One sees here as well the true versatality of Miquel Sandoval, from Repo Man's punk, through Sid & Nancy - Criterion Collection's delightful producer, through Three Businessmen, through Jurassic Park and Clear and Present Danger and a few TV series playing grim detective supervisors. Here he plays an over the top and very complex supervisor of "perhaps a million detectives" and it is delicious. I somehow do not doubt the director's commentary that Miquel was at first a concert pianist, as he bangs the keys in an appropriately decrepit fashion. I do howver doubt the director's suggestion that we pan and scan to read the brand name of the peanuts Lonnrot consistently consumes; at no point could I find it sufficiently in focus to do so, and feel that perhaps this is his red herring cast to all those of us who make a cult seeking clues to the universe within his films: a plate of shrimp. If anyone CAN read those peanuts, please post their brand name here!

Interesting viewing while awaiting the release of Criterion's Walker. Good reason to return to Borges. As ever with Cox, mild to obviously staged violence, no nudity to speak of, and no vulgar language. For all his status as a bizarre director, his films are surprisingly free of these now trite and banal cliches. A movie urgently seeking its cynical and sophisticated audience.

The final scenes in the abandoned Baroque convent in Mexico make one weep for the religious communities which once walked in silent procession there. Once a wonderful place to rest, and to remember. Where have they all gone?

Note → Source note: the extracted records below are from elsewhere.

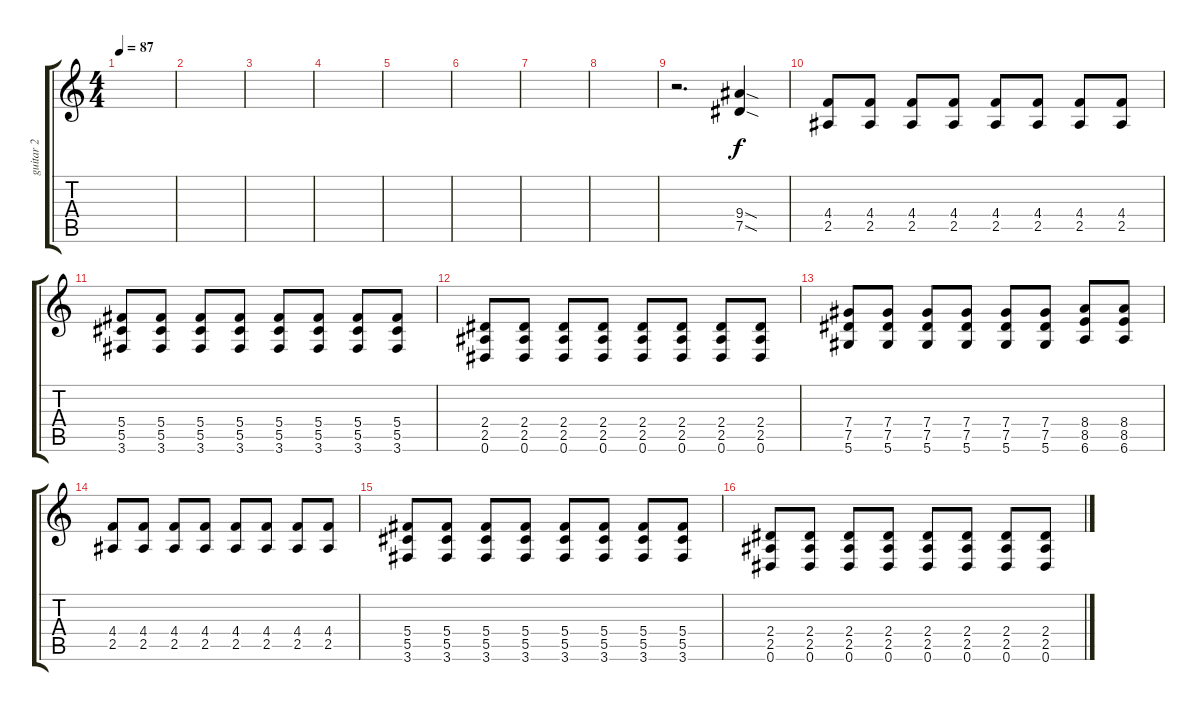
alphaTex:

\track ("guitar 2" "guitar 2") {instrument distortionguitar}
\staff {score tabs}
\tuning (Eb4 Bb3 Gb3 Db3 Ab2 Eb2) {hide}
\ts (4 4)
\tempo 87
\clef g2
\ks c
|
|
|
|
|
|
|
|
r.2{d volume 16} (9.4{sod} 7.5{sod}).4{dy f} |
(4.4 2.5).8 (4.4 2.5).8 (4.4 2.5).8 (4.4 2.5).8 (4.4 2.5).8 (4.4 2.5).8 (4.4 2.5).8 (4.4 2.5).8 |
(5.4 5.5 3.6).8 (5.4 5.5 3.6).8 (5.4 5.5 3.6).8 (5.4 5.5 3.6).8 (5.4 5.5 3.6).8 (5.4 5.5 3.6).8 (5.4 5.5 3.6).8 (5.4 5.5 3.6).8 |
(2.4 2.5 0.6).8 (2.4 2.5 0.6).8 (2.4 2.5 0.6).8 (2.4 2.5 0.6).8 (2.4 2.5 0.6).8 (2.4 2.5 0.6).8 (2.4 2.5 0.6).8 (2.4 2.5 0.6).8 |
(7.4 7.5 5.6).8 (7.4 7.5 5.6).8 (7.4 7.5 5.6).8 (7.4 7.5 5.6).8 (7.4 7.5 5.6).8 (7.4 7.5 5.6).8 (8.4 8.5 6.6).8 (8.4 8.5 6.6).8 |
(4.4 2.5).8 (4.4 2.5).8 (4.4 2.5).8 (4.4 2.5).8 (4.4 2.5).8 (4.4 2.5).8 (4.4 2.5).8 (4.4 2.5).8 |
(5.4 5.5 3.6).8 (5.4 5.5 3.6).8 (5.4 5.5 3.6).8 (5.4 5.5 3.6).8 (5.4 5.5 3.6).8 (5.4 5.5 3.6).8 (5.4 5.5 3.6).8 (5.4 5.5 3.6).8 |
(2.4 2.5 0.6).8 (2.4 2.5 0.6).8 (2.4 2.5 0.6).8 (2.4 2.5 0.6).8 (2.4 2.5 0.6).8 (2.4 2.5 0.6).8 (2.4 2.5 0.6).8 (2.4 2.5 0.6).8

Summary of Death And The Compass

Alex Cox (REPO MAN) directed this stylized adaptation of Jorge Luis Borges labyrinthine detective story about a totalitarian city of the future plagued by a rash of bizarre crimes. Peter Boyle stars as Lonnrot, a decidedly even headed detective prone to philosophizing and Christopher Eccleston is his nemesis, Red Scarlach, whom Lonnrot believes could be behind these ritualistic crimes. Set in a surreal landscape that provokes Lonnrot's philosophical musings and leads him through mystical cabals and conspiracies within conspiracies, DEATH AND THE COMPASS is a remarkable adaptation of Borges' story, and a fascinating, often exhilarating film.